Jawab pertanyaan berikut berdasarkan teks tentang fitrah beragama di bawah ini.
1. Dalam kesaksiannya sebelum dilahirkan ke bumi, apa yang dinyatakan manusia tentang Allah?
2. Ayat Al-Qur'an mana yang dikutip dalam teks?
3. Menurut terjemahan ayat itu, dari mana Tuhan mengeluarkan keturunan anak-anak Adam?

• **Dokumen sumber**
------------------------------------
Jika pernyataan ini dikaitkan dengan pernyataan sebelumnya bahwa Alllah
yang telah menciptakan manusia atas fitrah itu, ini berarti bahwa agama
yang benar atau agama Islam adalah agama yang sesuai dengan fitrah itu.
Sebagai
bukti bahwa adanya fitrah beragama atau fitrah ketauhidan yang diberikan kepada
manusia adalah dengan adanya kesaksian manusia pada saat sebelum ia dilahirkan
ke atas bumi ini. Kesaksian itu adalah menyatakan bahwa Allah sebagai rabb
(Tuhan).[7]
B.
Q.S. Al-A’raf : 172
وَإِذۡ
أَخَذَ رَبُّكَ مِنۢ بَنِيٓ ءَادَمَ مِن ظُهُورِهِمۡ ذُرِّيَّتَهُمۡ
وَأَشۡهَدَهُمۡ عَلَىٰٓ أَنفُسِهِمۡ أَلَسۡتُ بِرَبِّكُمۡۖ قَالُواْ بَلَىٰ
شَهِدۡنَآۚ أَن تَقُولُواْ يَوۡمَ ٱلۡقِيَٰمَةِ إِنَّا كُنَّا عَنۡ هَٰذَا
غَٰفِلِينَ ١٧٢
Artinya: Dan
(ingatlah), ketika Tuhanmu mengeluarkan keturunan anak-anak Adam dari sulbi
mereka dan Allah mengambil kesaksian terhadap jiwa mereka (seraya berfirman):
"Bukankah Aku ini Tuhanmu?" Mereka menjawab: "Betul (Engkau
Tuhan kami), kami menjadi saksi". (Kami lakukan yang demikian itu) agar di
hari kiamat kamu tidak mengatakan: "Sesungguhnya kami (bani Adam) adalah
orang-orang yang lengah terhadap ini (keesaan Tuhan)". (Q.S. Al-A’raf:
172)
------------------------------------
• **Daftar data**
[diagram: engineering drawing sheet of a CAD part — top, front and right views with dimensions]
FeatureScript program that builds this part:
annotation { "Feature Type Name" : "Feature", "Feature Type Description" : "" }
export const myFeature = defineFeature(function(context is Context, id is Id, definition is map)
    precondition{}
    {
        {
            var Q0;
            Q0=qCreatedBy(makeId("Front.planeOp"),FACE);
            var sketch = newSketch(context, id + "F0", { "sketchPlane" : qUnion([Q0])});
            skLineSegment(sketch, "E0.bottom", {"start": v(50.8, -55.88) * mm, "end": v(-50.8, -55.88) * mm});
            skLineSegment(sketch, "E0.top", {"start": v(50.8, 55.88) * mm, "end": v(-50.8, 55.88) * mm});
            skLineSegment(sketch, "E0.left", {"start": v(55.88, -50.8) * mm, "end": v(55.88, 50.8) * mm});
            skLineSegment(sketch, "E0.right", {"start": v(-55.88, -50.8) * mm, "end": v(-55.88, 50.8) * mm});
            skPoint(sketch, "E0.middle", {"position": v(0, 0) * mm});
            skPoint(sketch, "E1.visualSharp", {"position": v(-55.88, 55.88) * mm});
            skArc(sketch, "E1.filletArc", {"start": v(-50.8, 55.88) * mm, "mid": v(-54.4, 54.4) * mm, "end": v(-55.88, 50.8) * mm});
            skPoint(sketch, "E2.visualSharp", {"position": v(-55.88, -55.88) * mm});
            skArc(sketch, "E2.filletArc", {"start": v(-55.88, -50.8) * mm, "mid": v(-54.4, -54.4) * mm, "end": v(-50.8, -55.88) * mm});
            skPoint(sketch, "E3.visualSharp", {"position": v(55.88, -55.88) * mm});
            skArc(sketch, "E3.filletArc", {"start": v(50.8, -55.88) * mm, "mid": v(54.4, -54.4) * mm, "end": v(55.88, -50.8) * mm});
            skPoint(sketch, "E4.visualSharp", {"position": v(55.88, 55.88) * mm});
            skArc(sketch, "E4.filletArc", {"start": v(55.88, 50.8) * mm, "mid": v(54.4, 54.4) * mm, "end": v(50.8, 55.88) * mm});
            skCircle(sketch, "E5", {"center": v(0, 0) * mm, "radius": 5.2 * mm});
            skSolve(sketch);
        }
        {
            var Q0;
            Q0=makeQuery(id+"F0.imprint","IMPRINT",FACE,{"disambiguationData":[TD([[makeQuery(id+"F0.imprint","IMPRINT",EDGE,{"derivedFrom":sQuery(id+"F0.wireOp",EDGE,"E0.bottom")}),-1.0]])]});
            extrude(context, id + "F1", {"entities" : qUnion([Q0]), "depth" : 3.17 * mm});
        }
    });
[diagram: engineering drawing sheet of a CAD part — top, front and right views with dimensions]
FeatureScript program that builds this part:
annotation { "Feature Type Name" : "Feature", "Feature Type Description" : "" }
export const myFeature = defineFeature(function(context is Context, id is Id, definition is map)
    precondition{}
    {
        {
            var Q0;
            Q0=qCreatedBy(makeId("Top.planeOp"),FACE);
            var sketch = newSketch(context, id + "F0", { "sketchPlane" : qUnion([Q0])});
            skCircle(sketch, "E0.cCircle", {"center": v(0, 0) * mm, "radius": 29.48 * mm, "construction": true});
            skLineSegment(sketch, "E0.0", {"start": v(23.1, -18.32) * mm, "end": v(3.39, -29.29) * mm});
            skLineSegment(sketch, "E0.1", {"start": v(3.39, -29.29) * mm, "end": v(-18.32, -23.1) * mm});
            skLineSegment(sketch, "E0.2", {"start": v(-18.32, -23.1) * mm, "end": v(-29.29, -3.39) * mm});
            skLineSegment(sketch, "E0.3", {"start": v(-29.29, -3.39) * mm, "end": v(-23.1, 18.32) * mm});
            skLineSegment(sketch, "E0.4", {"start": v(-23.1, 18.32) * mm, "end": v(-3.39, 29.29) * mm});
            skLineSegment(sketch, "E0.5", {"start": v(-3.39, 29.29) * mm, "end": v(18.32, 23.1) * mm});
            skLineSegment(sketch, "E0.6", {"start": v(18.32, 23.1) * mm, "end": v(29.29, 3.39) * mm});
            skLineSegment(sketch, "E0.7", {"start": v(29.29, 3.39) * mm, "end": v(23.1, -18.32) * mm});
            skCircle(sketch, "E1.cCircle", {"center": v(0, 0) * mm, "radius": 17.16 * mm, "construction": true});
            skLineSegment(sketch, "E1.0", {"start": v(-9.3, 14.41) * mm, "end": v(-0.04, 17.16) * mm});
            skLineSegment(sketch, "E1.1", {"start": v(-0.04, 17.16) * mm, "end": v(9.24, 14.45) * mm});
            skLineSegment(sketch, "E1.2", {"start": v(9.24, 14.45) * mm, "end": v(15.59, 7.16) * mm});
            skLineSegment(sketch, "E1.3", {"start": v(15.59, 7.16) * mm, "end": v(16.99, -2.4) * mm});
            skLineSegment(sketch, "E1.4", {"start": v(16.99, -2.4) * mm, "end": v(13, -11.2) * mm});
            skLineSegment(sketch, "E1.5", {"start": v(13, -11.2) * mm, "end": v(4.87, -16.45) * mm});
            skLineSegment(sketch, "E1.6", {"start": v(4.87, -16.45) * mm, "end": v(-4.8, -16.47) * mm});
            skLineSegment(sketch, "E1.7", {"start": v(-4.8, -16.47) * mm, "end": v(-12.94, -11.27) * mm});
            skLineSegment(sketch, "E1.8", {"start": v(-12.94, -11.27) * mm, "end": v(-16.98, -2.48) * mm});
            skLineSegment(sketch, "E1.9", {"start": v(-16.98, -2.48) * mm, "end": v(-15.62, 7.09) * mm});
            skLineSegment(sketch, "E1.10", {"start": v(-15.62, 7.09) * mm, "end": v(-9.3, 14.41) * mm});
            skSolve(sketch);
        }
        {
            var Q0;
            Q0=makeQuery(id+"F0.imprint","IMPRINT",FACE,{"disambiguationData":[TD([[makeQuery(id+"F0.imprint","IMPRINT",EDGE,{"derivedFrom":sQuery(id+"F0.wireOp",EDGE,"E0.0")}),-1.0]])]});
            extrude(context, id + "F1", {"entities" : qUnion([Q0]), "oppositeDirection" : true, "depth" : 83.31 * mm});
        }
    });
------------------------------------
• **Jawaban**
1. Manusia menyatakan bahwa Allah adalah rabb (Tuhan).
2. Q.S. Al-A'raf: 172.
3. Dari sulbi mereka.